The Prime Minister fails to see the damage to democracy, freedom, equality and rights done by his government.

Destructive economic policies, sold to us as ‘trickle down economics’ has clearly failed if poverty rises so dramatically. The long assured expansion of wealth and prosperity has simply failed to materialise for the middle classes and vaporised for everyone else – except the privileged.

An oligarchy has emerged in Britain. Unfettered capitalism is exploiting everything in its path – people especially. Only one in forty jobs created today is full-time and permanent. The rest are part-time or worse zero-hours, of which, there are now nearly two million people who go to work with no idea if there is any. Great if your a corporate employer. Britain is heading towards one quarter of all working families in Britain being on poverty pay causing another social and economic crisis.

This is not what our young men died for in the trenches; our British values are being dismantled – it’s an insult to their memory.

The prime minister confirmed his plan to step down by the election scheduled for 2020, and said he wanted his time in power to be seen as a “turnaround decade” when the UK not only sorted out its economy but dealt with entrenched social problems. He said the Tories should be proud of their journey as a “modern, compassionate, one-nation Conservative party.”

Much of David Cameron’s speech was littered with untruths as determined by FullFact

Compassion and the Tories – in the same sentence? Theresa May’s speech was described by the British press, even the right-wing as “bitter and chilling’, and ‘back to the nasty party’. This is a party governed by someone who was criticised for saying that desperate fleeing refugees was nothing more than a “swarm” trying to reach Britain. Just three weeks ago there were headlines such as “Where is your compassionate Conservatism now, David Cameron?”

Of course in David Cameron’s speech, Michael Gove’s speech, Theresa May’s speech and George Osborne’s speech there was no mention of human rights act about to be abolished. Neither was there a word about the fact that Health trusts are haemorrhaging chief executives under pressure to balance the books and deliver high-quality care, junior doctors and nurses are quitting in droves, GP surgeries are closing at an unprecedented rate and two thirds of all contracts were given to private healthcare companies.
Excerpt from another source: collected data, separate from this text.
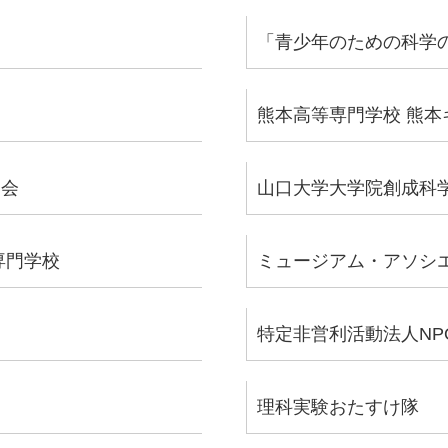
「青少年のための科学
熊本高等専門学校 熊本
部会
山口大学大学院創成科
専門学校
ミュージアム・アソシ
特定非営利活動法人NP
理科実験おたすけ隊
If David Cameron continues to bomb foreign countries and waging war with no domestic mandate or international authority he is threatening the security of Britain.

If David Cameron continues to follow the Obama administration in unwarranted, illegal executions of its own citizens and innocent civilians abroad as described HERE and HERE, then he is inciting and inviting terrorism in our own country. If he continues to embrace the killing of millions of civilians in the middle east is the way to secure our country the result will be that Britain will only experience more terrorism at home.

If David Cameron, under the guise of terrorism, continues to strip citizens of personal security and privacy, destroy decades of laws designed to protect citizens from government over-reach, then he must mistrust all British people irrespective of origin or background.

If David Cameron’s government continues with what many consider to be a spiteful attack on the most vulnerable in society, hard-working families and middle classes in a class war designed to enrich a country run by oligarch’s, many of whom are not British, do not live in Britain and don’t pay taxes in Britain (as in HERE) – then he fosters, facilitates and emboldens the very right-wing who have a deep hatred of all people except the privileged.

On that basis you could say that Cameron’s very strong language that Jeremy Corbyn is a security threatening, terrorist-sympathising, Britain-hating” ideologue – could easily apply in reverse.